HOLOPHONIX integrates a 3D algorithmic reverberation developed by Ircam's STMS Lab, which integrates both controls over acoustic propagation parameters for virtual sources, and reverberation simulation parameters.
Each spatialization bus is associated with a reverberation bus, that is adapted to the spatialization format.
Understanding the Reverb Engine
When an acoustic source radiates its sound in a room, its energy propagates across multiple directions before coming back to our ears. We perceive the direct sound first, then the early reflections, and finally the diffuse field.
The direct sound comes from a unique direction, at the localization of the source. In standard reverberations this is often called the "dry" signal.
The early reflections are caused by the walls close to the source.
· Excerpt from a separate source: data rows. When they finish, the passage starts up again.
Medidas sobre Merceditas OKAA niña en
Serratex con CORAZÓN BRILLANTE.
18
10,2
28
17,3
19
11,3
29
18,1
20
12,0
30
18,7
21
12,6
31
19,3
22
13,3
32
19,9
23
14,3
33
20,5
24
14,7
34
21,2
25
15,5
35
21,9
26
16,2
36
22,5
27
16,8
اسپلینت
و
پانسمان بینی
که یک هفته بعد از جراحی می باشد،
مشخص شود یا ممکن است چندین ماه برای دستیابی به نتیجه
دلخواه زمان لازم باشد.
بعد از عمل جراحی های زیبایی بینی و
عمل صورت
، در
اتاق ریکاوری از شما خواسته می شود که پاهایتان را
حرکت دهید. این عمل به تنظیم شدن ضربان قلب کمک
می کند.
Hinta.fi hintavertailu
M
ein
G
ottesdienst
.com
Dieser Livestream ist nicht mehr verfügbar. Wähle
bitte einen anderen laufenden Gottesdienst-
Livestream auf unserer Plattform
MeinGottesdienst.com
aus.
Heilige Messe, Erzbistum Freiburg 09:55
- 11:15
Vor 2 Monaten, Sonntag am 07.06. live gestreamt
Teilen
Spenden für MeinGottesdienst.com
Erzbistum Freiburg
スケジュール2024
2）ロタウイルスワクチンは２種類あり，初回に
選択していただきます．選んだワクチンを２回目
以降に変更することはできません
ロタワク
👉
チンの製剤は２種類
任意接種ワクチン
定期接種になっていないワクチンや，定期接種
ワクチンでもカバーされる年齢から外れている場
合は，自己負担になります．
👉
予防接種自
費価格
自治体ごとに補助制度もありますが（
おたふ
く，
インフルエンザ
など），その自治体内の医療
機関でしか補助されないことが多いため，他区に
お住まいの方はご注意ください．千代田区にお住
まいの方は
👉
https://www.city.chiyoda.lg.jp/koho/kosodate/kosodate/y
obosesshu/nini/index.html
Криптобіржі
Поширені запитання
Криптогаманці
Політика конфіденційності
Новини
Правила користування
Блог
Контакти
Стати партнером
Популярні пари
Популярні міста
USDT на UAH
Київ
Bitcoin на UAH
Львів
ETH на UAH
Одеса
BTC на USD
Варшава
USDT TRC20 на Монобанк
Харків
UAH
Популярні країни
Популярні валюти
They come from multiple directions surrounding the source, bringing complementary localization cues, as well as information about the room's size and tone.
Finally, the diffuse field is caused by the multiple and repeated reflections on all the walls of the room. It doesn't bring cues about the source localization, but rather information about the room characteristics such as size and tone. The diffuse field comes from all the directions.
The diffuse field can be subdivided into two temporal sections: the cluster, followed by the late reverberation. The cluster is composed, much like the early reflections, of multiple delayed signals, progressively blending with the late reverb. Finally comes the late reverberation that is caused by so many reflections over the walls that the delays are not perceptible anymore.
The level ratio between those components also has an impact over the perception of distance in sound localization. With its Slave mode, HOLOPHONIX allows linking to the source distance the following parameters: source delay, direct, early gain and reverb send.
Source-related parameters allow adjusting the direct, early and reverb send levels and mute, the early width and slave mode.
The 'Direct' section corresponds to the sound coming directly from the source, which is the equivalent of the 'dry' signal for standard reverbs.
The early reflections are part of what is usually called the 'wet' signal. However, in HOLOPHONIX, because the early reflections are panned around the source position, this parameter is independent of the rest of the reverberation.
The Early Width sets the wideness of the early reflections around the source position. The 30° default value implies that the leftmost early reflection signal will come from -15° at the left of the source, and the rightmost early signal from +15° at the right of the source.
The Reverb Gain sets the level of the signal to be sent to the reverberation bus.
The Slave mode allows you to link the desired parameter to the source position. The attenuation is calculated according to the distance from the source to the reference point. The gains decay following an inverse square law.
The reverberation parameters are available along with the settings of the associated bus.
The Reverberation Gain allows adjusting its global level.
The reverberation integrates a Mute button independent from the bus mute. However, when muting the spatialization bus, the reverb will be automatically muted too, for more convenience. If you want to mute the bus but not the reverberation, you can still unmute the reverb after muting the bus.
The reverberation bus includes the same EQ as any audio object.
This setting allows you to change the perception of the simulated space. It will change the delay values computed for the Early, Cluster and Late sections of the reverb.
Reverb TimeTR0 sets the general reverberation time between 0.1 and 120 seconds. The TRL, TRM, and TRH settings allow adjusting the relative reverberation time per frequency band (Low, Medium, High) between 0.1 and 10 times the global reverberation time. Each band decays at an exponential rate. Use FL and FH to set the crossover frequencies between these three bands.
The AIR parameter allows you to take into account the air absorption in the reverberation's acoustic simulation.